Where would the human civilization be today if all those from our earliest ancestors to today’s leaders were to resign themselves to never being able to make a difference in the World? Honestly we cannot reach an answer to that question because we are subconsciously living in a zone of comfort that was actually created by those, before us, who thought of us and made a difference to the lives we lead today.

Unfortunately making a difference is lots and lots of hard work. Giving away money in charity is easy but the responsibility that comes with judiciously using those charitable funds that have been received is not at all easy.  Though it may not seem so to a person outside, the task of the person entrusted with dispensing those charitable funds is extremely heart-breaking.  To an outsider, it may seem that handing over money or material is easy because they are so many who are so needy in our society that one can’t go wrong. Instant or one-off gratification is indeed easy to achieve.

From my personal experience, I can state that making a difference that lasts a life-time, not merely for that moment, to just one person from a broken home or much worse without a home, is a huge task. But, thankfully it is the most satisfying one too.

As a non-profit organization, we have two choices – do we thinly spread our efforts and resources over several or do we make a life-changing impact on a few. When we do the former, the results from that thinly-spread effort often wear off very quickly. Whereas when we do the latter, the impact often triggers several positives of much longer-lasting value. We can compare the former to air-dropping food to a disaster-struck community (it most likely only reaches the young and healthy males) and the latter to setting-up a base kitchen which has the capability of catering equally to all.

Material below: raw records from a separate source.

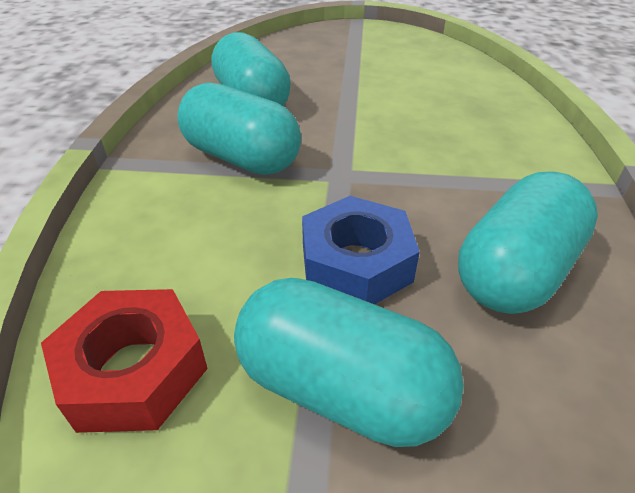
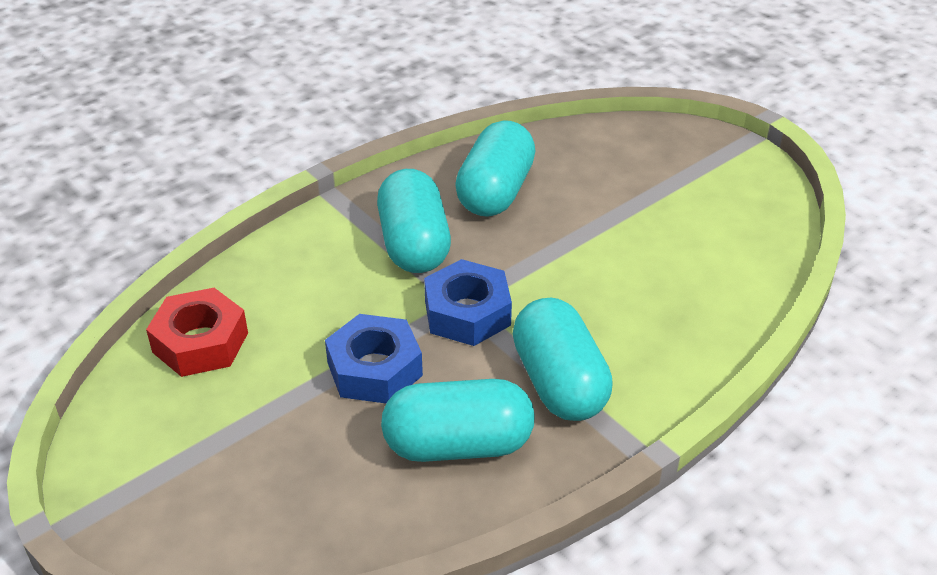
camera: 45 degrees right, 0 degrees up
turquoise capsule [234,278,464,447] -> turquoise capsule moved to [513,298,613,421]
none -> blue nut [424,259,512,346]

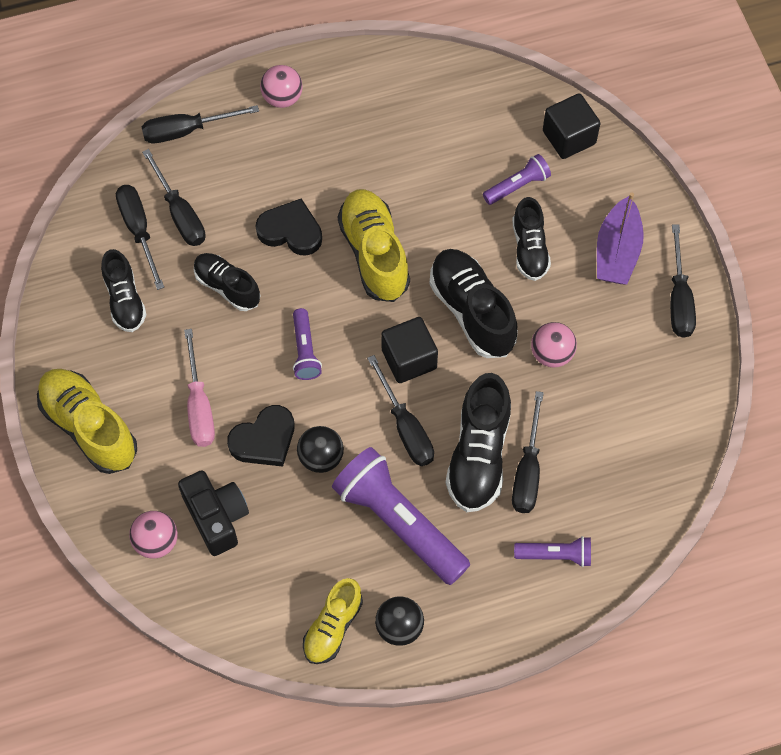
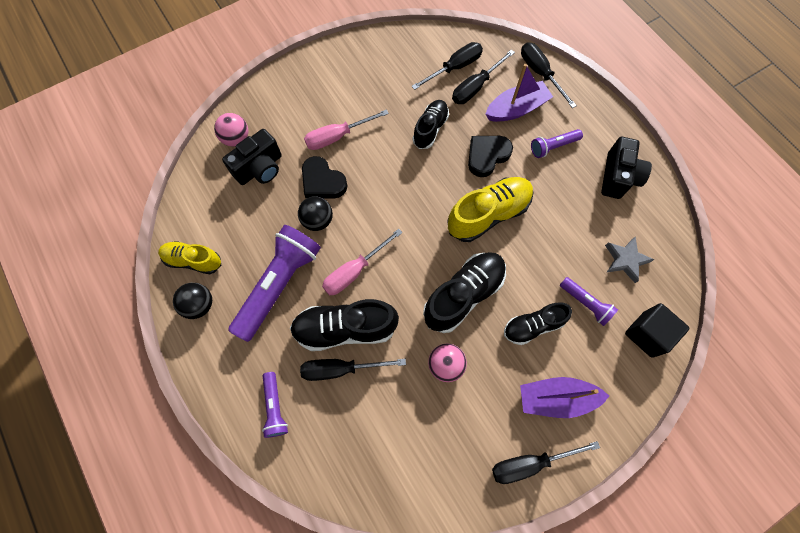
camera: 75 degrees right, 5 degrees up
yellow shoe [37,369,137,474] -> none
black shoe [101,249,146,332] -> none
black heart [256,199,322,256] -> black heart turned 135 degrees counterclockwise [468,136,513,177]
pink ball [260,65,303,108] -> none
purple flashlight [293,308,322,380] -> purple flashlight moved to [531,129,583,158]
black screwdriver [367,355,434,466] -> pink screwdriver [322,229,403,295]
black cube [381,317,438,383] -> none
none -> purple boat [485,64,553,122]
none -> black camera [601,137,652,199]
none -> grey star [605,237,654,283]

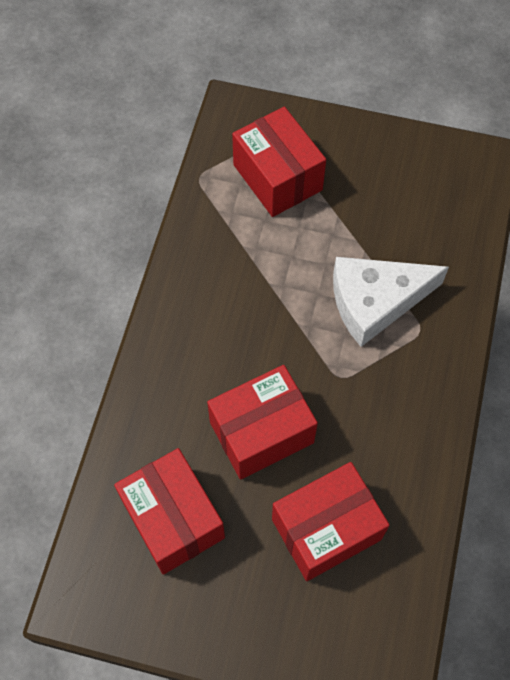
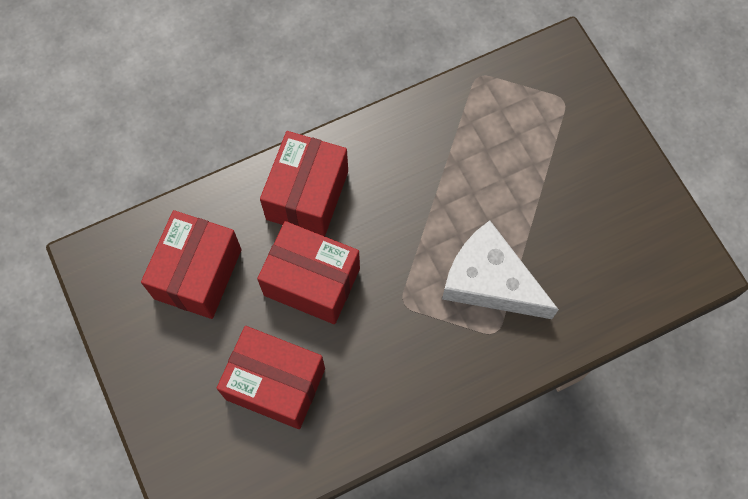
camera: 50 degrees right, 5 degrees up
red box [232,107,326,217] -> red box moved to [260,131,348,236]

At Hat Fund, we focus on and practice more of the latter – providing impactful life-changing support to the needy child, which empowers the child’s ability to sustain independently and in the long-term rise above threshold of the needy and finally attain the status of a giver!

However, the pursuit of our goal of delivering a focused impactful difference to each child invites criticism that we ignore the larger good of the community’s needs. Such criticism is certainly not true because it is our sincere intention to leave no needy behind. Every person in need is a person of interest to us. However making a difference is not a numbers game.

At The HAT Fund, we do not claim to take on a universal burden; we take on those needy who are within sight of our community. There are ways and ways to uplift the needy; we have taken on to uplift the needy through an eco-system of imparting skills to play tennis at the highest levels with equal parts of academic achievements.

Even though we run outreach programs, we have no magic tool that brings into our line-of-sight every needy person.
Therefore we do learn, albeit belatedly, that some very needy may have missed our attention. Such a loss of the opportunity to make a difference saddens us at The HAT Fund immensely. Any student of social sciences will tell you that the most vulnerable are also often socially the most invisible; thus are frequently bypassed by conventional development efforts.

At the heart of our efforts is enriching the personality, nourishing the dreams and improving the latent skills of every needy youngster that comes our way, so that they can soon rise above the class of the needy and graduate to a class of self-sustaining individuals. No effort, time or resources are spared by us on this account. The results we have achieved are immensely encouraging and speak for themselves. A.A.